Breaking, sport climbing, surfing, skateboarding confirmed as additional sports for Paris 2024

Gender equality with 50 per cent female participation expected for Paris Games, up from 48.8 per cent in Tokyo.

2 minBy ZK Goh
2024 new sports

Breaking, sport climbing, surfing and skateboarding have been confirmed as additional sports for the Paris 2024 Olympic Games by the IOC Executive Board.

The IOC EB also confirmed the athlete quotas for the full event programme for the Games, which will see for the first time an equal number of male and female athletes taking part at a Games. Female participation will increase to 50 per cent from 48.8 per cent at Tokyo 2020.

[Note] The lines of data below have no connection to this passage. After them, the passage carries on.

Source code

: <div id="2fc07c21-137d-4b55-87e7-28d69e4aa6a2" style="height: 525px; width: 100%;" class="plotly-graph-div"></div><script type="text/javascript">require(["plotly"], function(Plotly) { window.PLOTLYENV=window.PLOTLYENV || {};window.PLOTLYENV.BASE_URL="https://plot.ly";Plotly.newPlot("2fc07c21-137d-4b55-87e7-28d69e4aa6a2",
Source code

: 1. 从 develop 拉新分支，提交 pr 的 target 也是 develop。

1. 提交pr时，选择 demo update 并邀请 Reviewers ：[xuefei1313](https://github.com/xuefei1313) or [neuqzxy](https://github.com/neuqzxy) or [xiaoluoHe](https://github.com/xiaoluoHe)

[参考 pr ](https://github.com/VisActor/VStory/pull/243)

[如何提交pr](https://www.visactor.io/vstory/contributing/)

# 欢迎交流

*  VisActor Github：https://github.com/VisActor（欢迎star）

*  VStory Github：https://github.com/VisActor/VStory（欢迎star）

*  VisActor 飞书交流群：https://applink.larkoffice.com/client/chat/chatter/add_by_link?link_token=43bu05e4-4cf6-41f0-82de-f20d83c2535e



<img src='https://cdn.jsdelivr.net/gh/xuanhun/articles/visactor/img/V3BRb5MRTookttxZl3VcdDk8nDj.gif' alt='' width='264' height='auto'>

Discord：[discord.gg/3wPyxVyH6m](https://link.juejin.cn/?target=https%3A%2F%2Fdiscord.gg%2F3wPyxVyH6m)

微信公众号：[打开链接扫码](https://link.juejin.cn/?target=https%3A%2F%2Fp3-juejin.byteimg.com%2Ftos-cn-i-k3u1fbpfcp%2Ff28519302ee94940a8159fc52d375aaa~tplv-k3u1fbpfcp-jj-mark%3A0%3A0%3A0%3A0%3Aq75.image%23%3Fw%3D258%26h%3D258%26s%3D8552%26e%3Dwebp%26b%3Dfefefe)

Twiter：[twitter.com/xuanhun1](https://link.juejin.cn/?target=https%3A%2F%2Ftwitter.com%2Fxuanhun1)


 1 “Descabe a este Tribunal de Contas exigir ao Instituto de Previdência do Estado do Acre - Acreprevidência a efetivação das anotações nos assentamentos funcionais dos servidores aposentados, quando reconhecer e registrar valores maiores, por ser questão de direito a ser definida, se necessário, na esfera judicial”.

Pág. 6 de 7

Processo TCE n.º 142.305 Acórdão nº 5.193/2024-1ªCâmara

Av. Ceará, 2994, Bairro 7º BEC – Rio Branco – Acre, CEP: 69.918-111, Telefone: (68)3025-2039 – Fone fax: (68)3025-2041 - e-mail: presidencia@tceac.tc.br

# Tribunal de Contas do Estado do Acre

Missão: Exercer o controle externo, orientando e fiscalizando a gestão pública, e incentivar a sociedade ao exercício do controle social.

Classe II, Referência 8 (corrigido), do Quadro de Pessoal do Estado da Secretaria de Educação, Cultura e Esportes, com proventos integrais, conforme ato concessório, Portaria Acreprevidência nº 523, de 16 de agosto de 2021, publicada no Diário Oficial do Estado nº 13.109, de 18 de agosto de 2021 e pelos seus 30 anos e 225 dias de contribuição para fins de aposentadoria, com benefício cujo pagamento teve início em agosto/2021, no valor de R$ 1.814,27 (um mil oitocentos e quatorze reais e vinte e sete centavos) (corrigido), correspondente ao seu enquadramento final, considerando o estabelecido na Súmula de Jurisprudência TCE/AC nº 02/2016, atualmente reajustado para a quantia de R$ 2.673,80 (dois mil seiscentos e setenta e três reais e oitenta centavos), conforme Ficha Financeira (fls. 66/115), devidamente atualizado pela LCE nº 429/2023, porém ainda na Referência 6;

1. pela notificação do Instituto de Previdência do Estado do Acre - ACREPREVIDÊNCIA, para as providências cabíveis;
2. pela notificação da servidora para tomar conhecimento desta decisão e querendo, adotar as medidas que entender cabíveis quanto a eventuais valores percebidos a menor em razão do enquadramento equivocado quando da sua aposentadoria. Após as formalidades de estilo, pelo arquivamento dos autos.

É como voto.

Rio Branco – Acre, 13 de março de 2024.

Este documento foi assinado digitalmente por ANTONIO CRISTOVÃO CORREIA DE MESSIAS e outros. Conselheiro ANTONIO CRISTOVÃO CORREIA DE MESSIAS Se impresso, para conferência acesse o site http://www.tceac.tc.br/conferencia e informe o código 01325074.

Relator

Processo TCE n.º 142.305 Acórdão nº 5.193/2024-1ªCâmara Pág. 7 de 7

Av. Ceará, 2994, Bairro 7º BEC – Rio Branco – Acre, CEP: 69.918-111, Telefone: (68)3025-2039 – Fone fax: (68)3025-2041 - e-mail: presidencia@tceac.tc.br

Of the four additional sports, breaking will make its full senior Olympic debut; the other three sports are all on the Tokyo 2020 programme.

"With the sport programme, we are making the Olympic Games Paris 2024 fit for the post-coronavirus world," IOC President Thomas Bach said.

When the sports were first announced in February 2019, the head of the Paris 2024 organising committee Tony Estanguet said the new sports would make the Olympics more 'more urban' and 'more artistic'.

Breaking was a hit at Buenos Aires 2018, where it was included at the Youth Olympic Games for the first time.

Russia's Sergei Chernyshev, competing under the b-boy name Bumblebee, won gold in the boys' event in Argentina, while Japan's Kawai Ramu (b-girl Ram) won the girls' title.

Gender equality

To aid in the quest for full gender equality, the Paris 2024 event programme will see an increase in the number of mixed-gender events, from 18 at Tokyo to 22.

"We will see for the first time in Olympic history the participation of the exact same number of female athletes as male athletes," President Bach said.

Three sports – athletics, boxing, and cycling – will achieve full gender equality for the first time at a Games. In the case of athletics, the men's 50 km race walk has been removed from the programme, with a new mixed-gender event to replace it.

Twenty-eight of the 32 sports in Paris will be fully gender-balanced.